This paper looks at how ‘future memories’ can be created in the arts through drawing on activist and unsettled memories of Europe’s memories of fascism in the 1930s.  The paper performs short sections of and reflects on a new theatre script entitled Churchill. The title of the play refers to an imaginary renamed British city set in a neofascism future. The play is part of a triptych examining memories and imaginaries of forced migrations called (Pre)Occupations. Churchill follows the trajectory of a woman who is forced to escape by withdrawing to the attic of her home, abandoning her partner and daughter, while anonymously posting resistance videos through social media. The paper reflects on the importance of the arts of creating future memories as a form of resistance to the rise of neofascism.

 


Ann Rigney, Utrecht University, The Netherlands

Imagination, Materiality, and the Remaking of Memory

How do memories that have been occluded come into visibility? And start to matter for people who have hitherto ignored them? Using the slow emergence into visibility of the colonial troops on the Western Front in World War One as my example,  I will explore the role aesthetics play in renegotiating the boundaries of mnemonic communities.  I relate aesthetics to both materiality and imagination, and argue that together these are a key, but hitherto under-theorized feature of the dynamics of cultural memory.

 


Per Roar, KHIO, Oslo National Academy of the Arts, Norway

Docudancing Griefscapes

 Docudancing Griefscapes is a presentation of a contextual approach to choreography and traumatic grieving.
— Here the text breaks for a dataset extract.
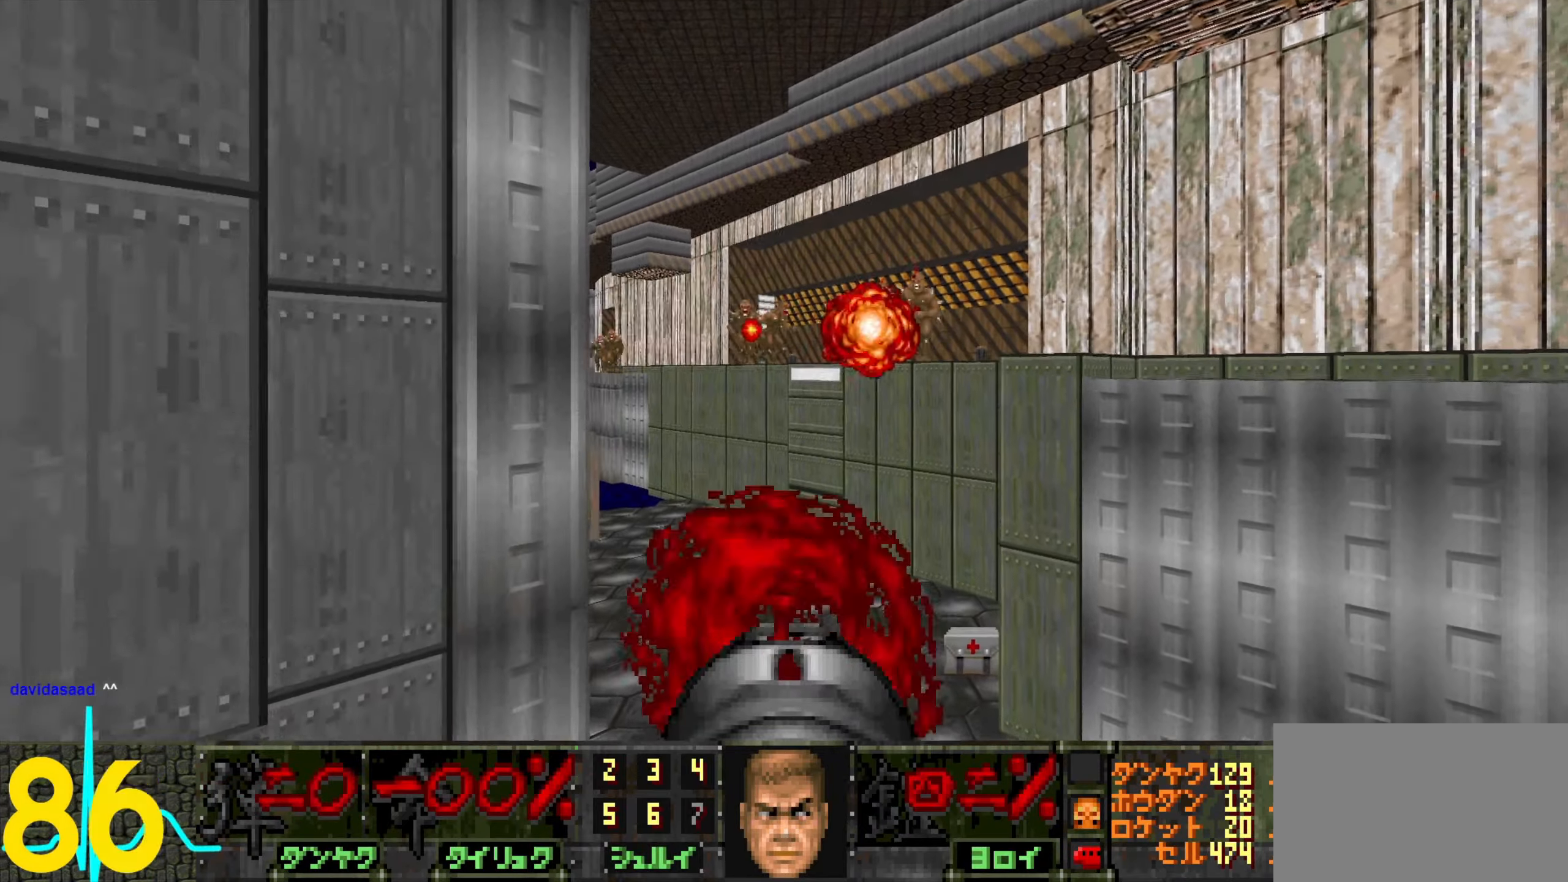
{"keys": ["a", "w"], "mouse": [], "events": [[100, "s", "down"], [183, "a", "down"], [233, "s", "up"], [283, "a", "up"], [417, "3", "down"], [417, "w", "down"], [467, "3", "up"], [467, "a", "down"]]}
Here, I will introduce the concepts of docudancing and griefscapes that emerged through my doctoral artistic research at the University of the Arts, Helsinki (Roar 2015). See: http://www.uniarts.fi/en/newsroom/väitös-docudancing-griefscapes). Through sharing how I approached and attempted to embody the aftermath of the Bosnian War as a griefscape, I want to highlight the challenges involved in engaging with traumatic and documentary material in contextually based art projects; concerns, which I connect to Hal Foster’s discussion of the artist as an ethnographer in his Return of the Real (Foster 1996).

 


Päivikki Romppainen, University of Oulu, Finland

Palimpsestic Writing – Provoking Ethical Reading?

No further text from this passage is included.